In late March we took a look at the outperformance Semiconductor stocks. Despite being down with the broader market on the February selloff, the SMH was still up 10% ytd vs the SPX which had gone red. We detailed a bearish defined risk position looking out to May: Here’s the original trade idea, from March 23rd:
SMH $106 BUY MAY 105 / 95 PUT SPREAD FOR $2.50
-Buy 1 May 105 put for $4
-Sell 1 May 95 Put at $1.50
We checked back in on the trade on April 2nd and updated with these thoughts:
With SMH now $100 and at the midpoint of the spread, this trade is worth $4.00 versus the initial $2.50 at risk. Intrinsically it is worth $5 (if the stock closed here on May expiration) so it has extrinsic value yet to be realized. I think it makes sense to stay patient on this trade. The SMH is still outperforming the SPX, the broader market is at or below the lows it put in in February, while SMH is still $5 above its lows from Feb. This trade targets those Feb lows and this could turn into a pretty nice trade if that were to follow through on the downside.
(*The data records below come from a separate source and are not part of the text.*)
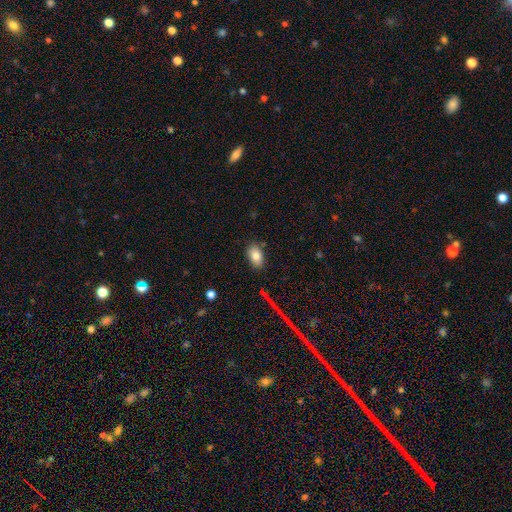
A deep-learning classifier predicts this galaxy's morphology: Smooth or featured? smooth (83%)
How rounded? in between (90%)
Merging? none (83%)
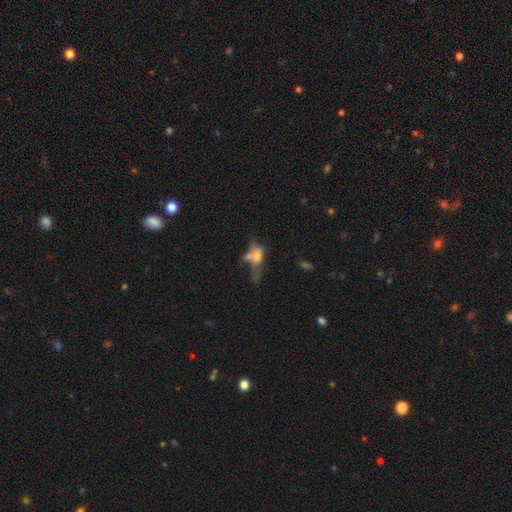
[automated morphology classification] Smooth or featured: smooth — 51% (featured or disk — 35%)
How rounded: in between — 72% (cigar-shaped — 19%)
Merging: major disturbance — 33% (tied with merger — 33%)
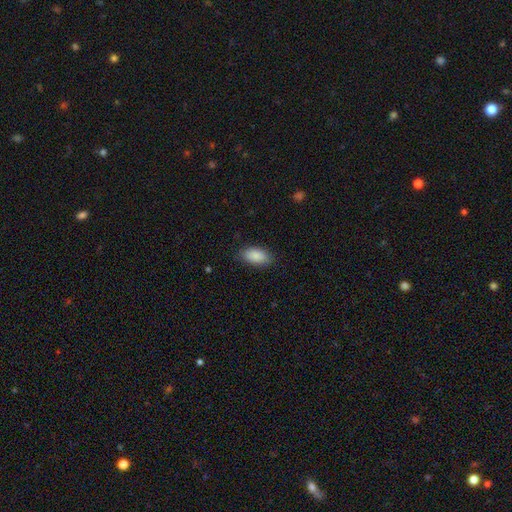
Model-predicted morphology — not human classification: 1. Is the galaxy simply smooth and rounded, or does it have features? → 89% smooth, 7% star or artifact, 5% featured or disk.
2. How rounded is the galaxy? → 93% in between, 4% cigar-shaped, 3% round.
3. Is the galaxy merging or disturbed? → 85% none, 12% minor disturbance, 3% major disturbance, 1% merger.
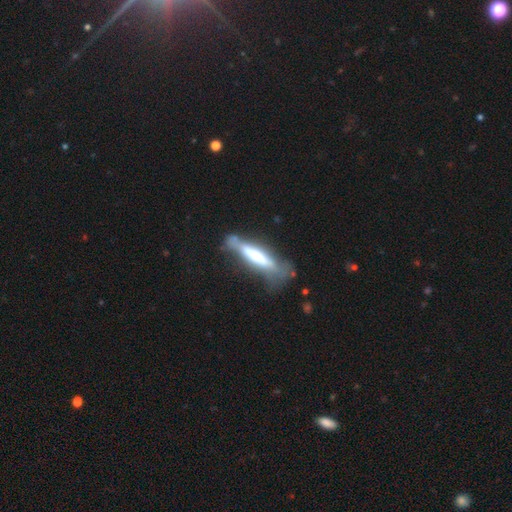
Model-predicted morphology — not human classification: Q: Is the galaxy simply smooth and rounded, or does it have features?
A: featured or disk — 52%.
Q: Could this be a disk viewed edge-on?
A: yes — 76%.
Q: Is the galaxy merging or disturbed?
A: none — 46%.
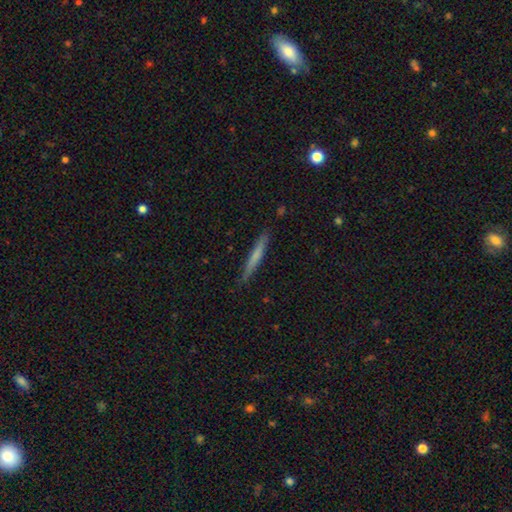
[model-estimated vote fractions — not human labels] Smooth or featured: smooth — 62% (featured or disk — 32%)
How rounded: cigar-shaped — 96% (in between — 3%)
Merging: none — 88% (minor disturbance — 9%)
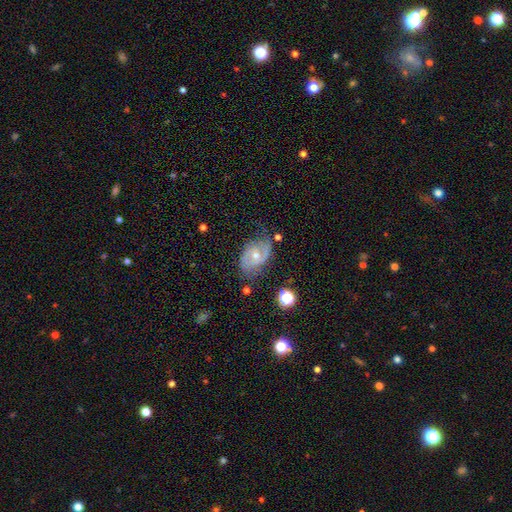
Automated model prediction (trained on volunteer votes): Smooth or featured: featured or disk — 75% (smooth — 16%)
Edge-on disk: no — 96% (yes — 4%)
Bar: no — 57% (weak — 35%)
Spiral arms: yes — 88% (no — 12%)
Spiral winding: medium — 44% (tight — 37%)
Spiral arm count: 2 — 76% (can't tell — 13%)
Bulge size: moderate — 52% (small — 44%)
Merging: none — 67% (minor disturbance — 23%)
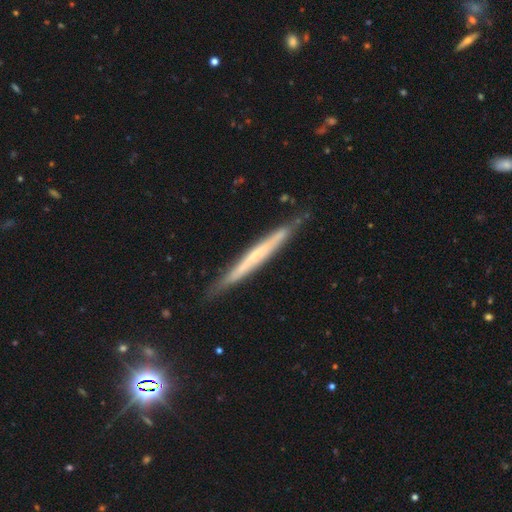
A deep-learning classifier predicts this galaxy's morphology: Smooth or featured: featured or disk — 59% (smooth — 35%)
Edge-on disk: yes — 94% (no — 6%)
Edge-on bulge: none — 75% (rounded — 19%)
Merging: none — 82% (minor disturbance — 14%)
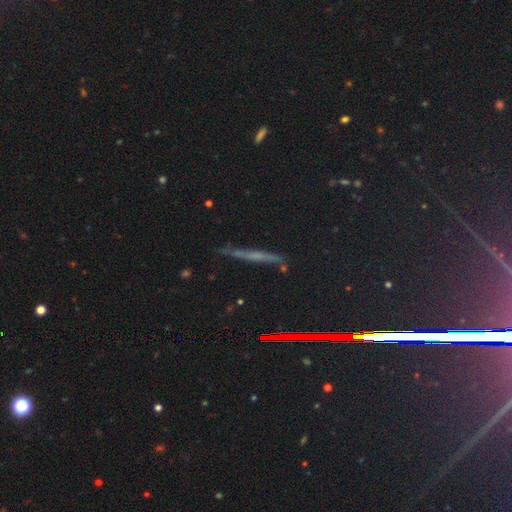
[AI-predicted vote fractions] A featured or disk galaxy (45%). Merging: none (74%).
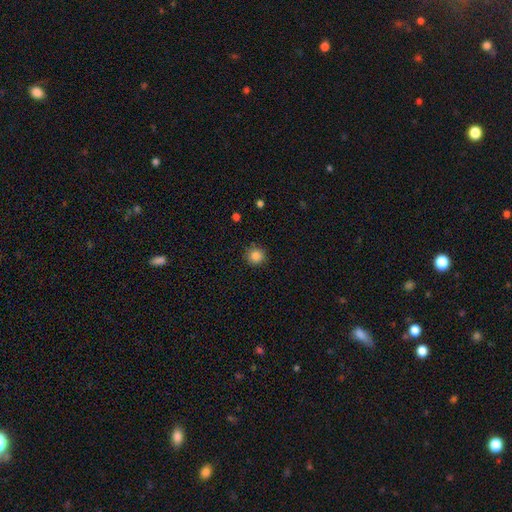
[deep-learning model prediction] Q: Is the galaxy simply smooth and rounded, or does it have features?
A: smooth — 85%.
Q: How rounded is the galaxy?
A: round — 93%.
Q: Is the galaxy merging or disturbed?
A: none — 90%.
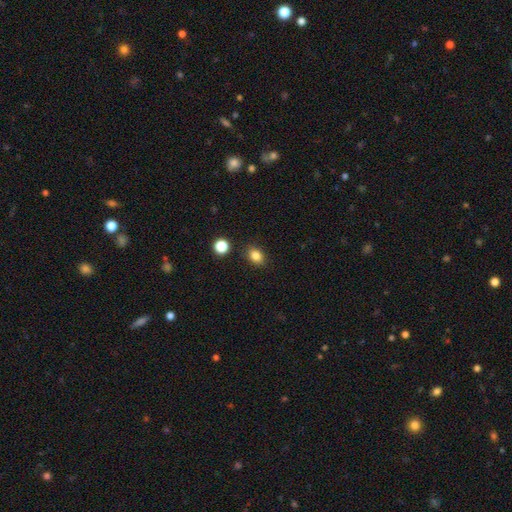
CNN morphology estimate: Smooth or featured: smooth — 84% (star or artifact — 11%)
How rounded: in between — 67% (round — 32%)
Merging: none — 86% (minor disturbance — 9%)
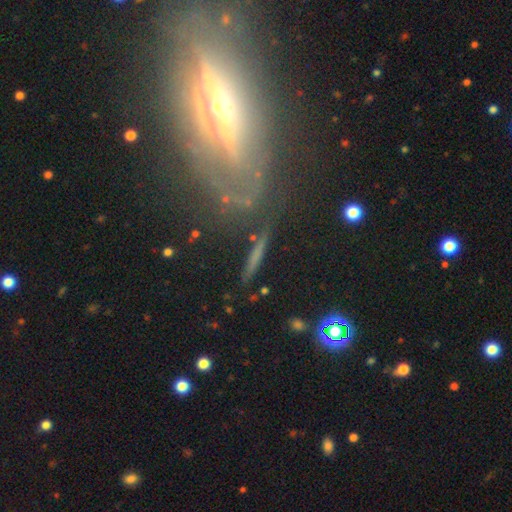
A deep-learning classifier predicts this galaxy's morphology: Smooth or featured? smooth (48%)
Merging? none (81%)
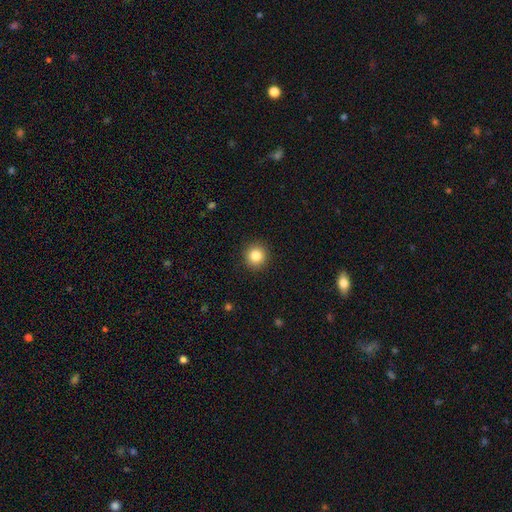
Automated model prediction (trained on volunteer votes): The model was most divided on "smooth or featured": smooth: 84%, star or artifact: 10%, featured or disk: 6%. More confident: how rounded — round (94%); merging — none (92%).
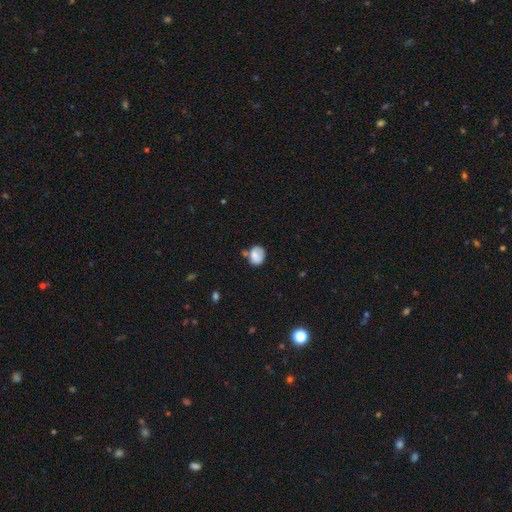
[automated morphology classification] Smooth or featured? Predicted: smooth (p=0.76). How rounded? Predicted: round (p=0.52). Merging? Predicted: none (p=0.50).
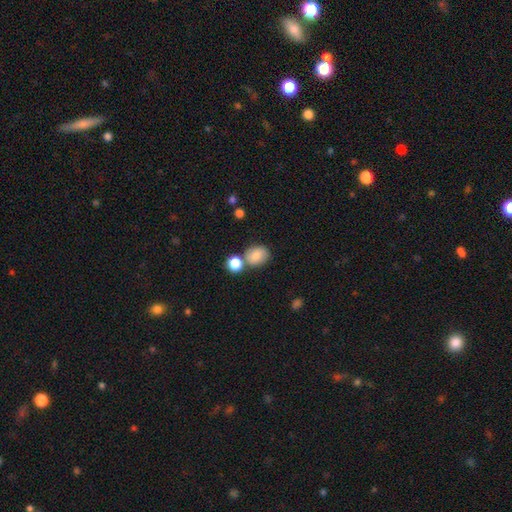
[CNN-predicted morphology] This appears to be a smooth galaxy with no disk features (80%) that is round (54%). Merging: none (62%).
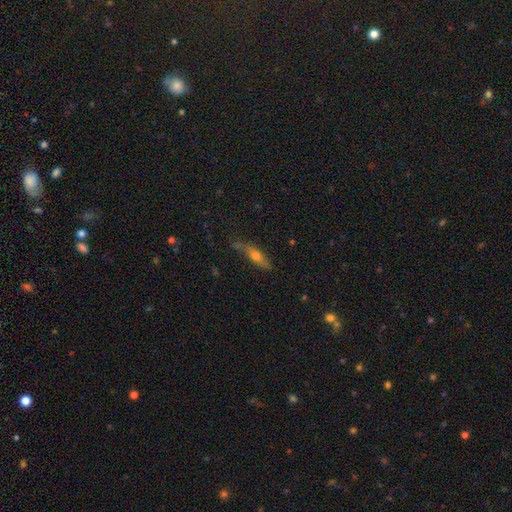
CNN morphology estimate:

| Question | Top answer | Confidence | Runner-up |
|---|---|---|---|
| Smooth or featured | featured or disk | 48% | smooth (44%) |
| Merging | none | 68% | minor disturbance (23%) |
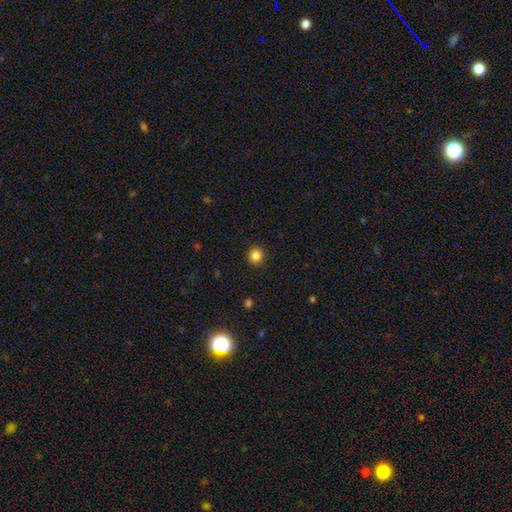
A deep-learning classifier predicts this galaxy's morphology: smooth-or-featured: smooth: 84% | star or artifact: 12% | featured or disk: 5%
  how-rounded: round: 94% | in between: 5% | cigar-shaped: 1%
  merging: none: 93% | minor disturbance: 5% | major disturbance: 2% | merger: 1%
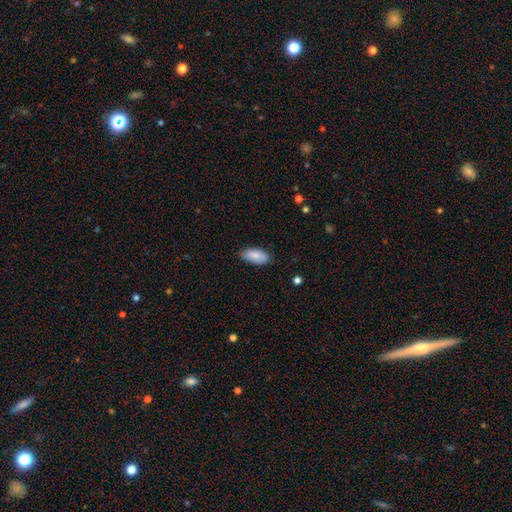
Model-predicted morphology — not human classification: smooth_or_featured: smooth (p=0.87) [alt: featured or disk p=0.07]
how_rounded: in between (p=0.90) [alt: cigar-shaped p=0.08]
merging: none (p=0.77) [alt: minor disturbance p=0.19]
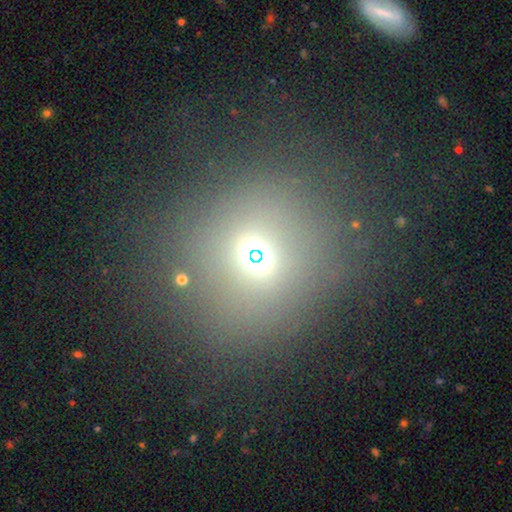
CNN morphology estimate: A smooth galaxy with no disk features (55%) that is round (82%). Merging: none (76%).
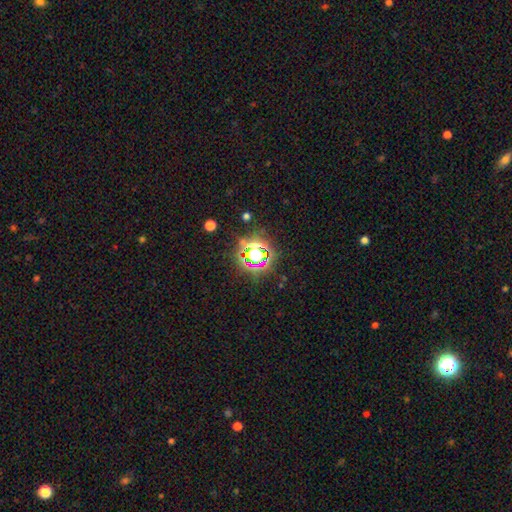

That patience has paid off as the SMH is now lower and time has passed, both helping the overall profits.
With SMH 96.70 today, the May put spread is worth about 6.20 versus the initial 2.50 at risk. So more than a double. Intrinsically it is worth 8.30, so there is still some premium yet to be realized, but I think for those looking for this move as a quick directional win it probably makes sense to take the profits and move on, rather than risk a bounce in the market which could take SMH back up towards 100 and risking these nice gains.